Why investors are cutting exposure to the dollar
According to currency strategists at major financial institutions, the dollar is likely to weaken further next year as monetary-policy divergence becomes more pronounced. While the US is reducing borrowing costs, other economies are offering higher yields, encouraging investors to sell US bonds and reallocate capital toward markets with more attractive interest-rate differentials.
Bloomberg’s consensus forecast suggests that the US dollar index could fall by around 3% by the end of 2026.
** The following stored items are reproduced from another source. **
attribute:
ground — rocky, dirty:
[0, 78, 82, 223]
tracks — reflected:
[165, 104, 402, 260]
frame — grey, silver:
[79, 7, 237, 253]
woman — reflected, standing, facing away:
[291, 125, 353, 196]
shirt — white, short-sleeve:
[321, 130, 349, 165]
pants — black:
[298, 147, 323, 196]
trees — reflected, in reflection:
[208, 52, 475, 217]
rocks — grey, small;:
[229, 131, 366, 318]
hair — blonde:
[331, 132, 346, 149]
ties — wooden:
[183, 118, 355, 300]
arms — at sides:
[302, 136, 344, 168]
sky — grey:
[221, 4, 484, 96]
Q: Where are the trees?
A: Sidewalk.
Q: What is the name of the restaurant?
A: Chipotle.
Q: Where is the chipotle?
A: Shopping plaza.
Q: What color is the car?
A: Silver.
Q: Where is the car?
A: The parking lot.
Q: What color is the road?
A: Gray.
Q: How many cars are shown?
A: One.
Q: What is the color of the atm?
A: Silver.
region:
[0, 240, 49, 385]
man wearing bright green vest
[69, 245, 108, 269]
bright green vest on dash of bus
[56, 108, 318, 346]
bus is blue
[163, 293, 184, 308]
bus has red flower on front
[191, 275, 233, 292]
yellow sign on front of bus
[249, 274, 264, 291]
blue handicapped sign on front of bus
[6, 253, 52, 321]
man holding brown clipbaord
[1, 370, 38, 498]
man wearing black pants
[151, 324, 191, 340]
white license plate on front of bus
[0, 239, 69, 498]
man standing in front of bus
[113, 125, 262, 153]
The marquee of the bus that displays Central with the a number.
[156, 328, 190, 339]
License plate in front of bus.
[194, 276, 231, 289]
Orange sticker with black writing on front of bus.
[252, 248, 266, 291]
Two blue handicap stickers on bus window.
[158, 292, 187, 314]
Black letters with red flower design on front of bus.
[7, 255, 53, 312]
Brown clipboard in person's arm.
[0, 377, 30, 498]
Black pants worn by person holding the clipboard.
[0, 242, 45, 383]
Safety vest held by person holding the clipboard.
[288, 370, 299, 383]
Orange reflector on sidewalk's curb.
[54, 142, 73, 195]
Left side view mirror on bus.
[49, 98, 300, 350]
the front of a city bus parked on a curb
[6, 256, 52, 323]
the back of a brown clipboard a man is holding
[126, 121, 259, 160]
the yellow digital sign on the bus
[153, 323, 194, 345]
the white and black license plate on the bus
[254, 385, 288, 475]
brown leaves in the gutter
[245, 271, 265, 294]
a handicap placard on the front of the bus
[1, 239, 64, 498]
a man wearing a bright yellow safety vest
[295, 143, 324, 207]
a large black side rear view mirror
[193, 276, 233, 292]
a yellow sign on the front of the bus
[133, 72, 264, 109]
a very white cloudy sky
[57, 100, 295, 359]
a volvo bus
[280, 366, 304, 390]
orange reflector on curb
“Markets are still underestimating how deep the US rate-cut cycle could be. That leaves significant room for further dollar weakness,” said David Adams, Head of FX Strategy at Morgan Stanley.
Morgan Stanley itself takes an even more cautious view, projecting a roughly 5% decline in the dollar during the first half of 2026.
Politics and the Trump factor
Political considerations may add to the pressure on the US currency. Investors increasingly expect that Donald Trump could push the Federal Reserve toward faster and deeper rate cuts. Historically, Trump’s administration has favored a weaker dollar, seeing it as supportive for US exporters and helpful in narrowing the country’s trade deficit.
Markets are already pricing in two 25-basis-point rate cuts next year. Recent comments from Fed Chair Jerome Powell, who noted that policymakers are debating whether to “cut or pause” rather than hike, briefly calmed markets but also reinforced downside pressure on the dollar.
An opposing view: who still believes in the dollar
Despite the broadly bearish consensus, not all analysts share a negative outlook. Citigroup and Standard Chartered argue that the strength of the US economy—driven in part by rapid advances in artificial intelligence—will continue to attract global investment flows.
“We see scope for a cyclical recovery in the dollar during 2026,” Citigroup’s analysts said in their annual outlook.
According to the bank, technological innovation and resilient economic growth could ultimately outweigh the impact of lower interest rates and provide renewed support for the US currency.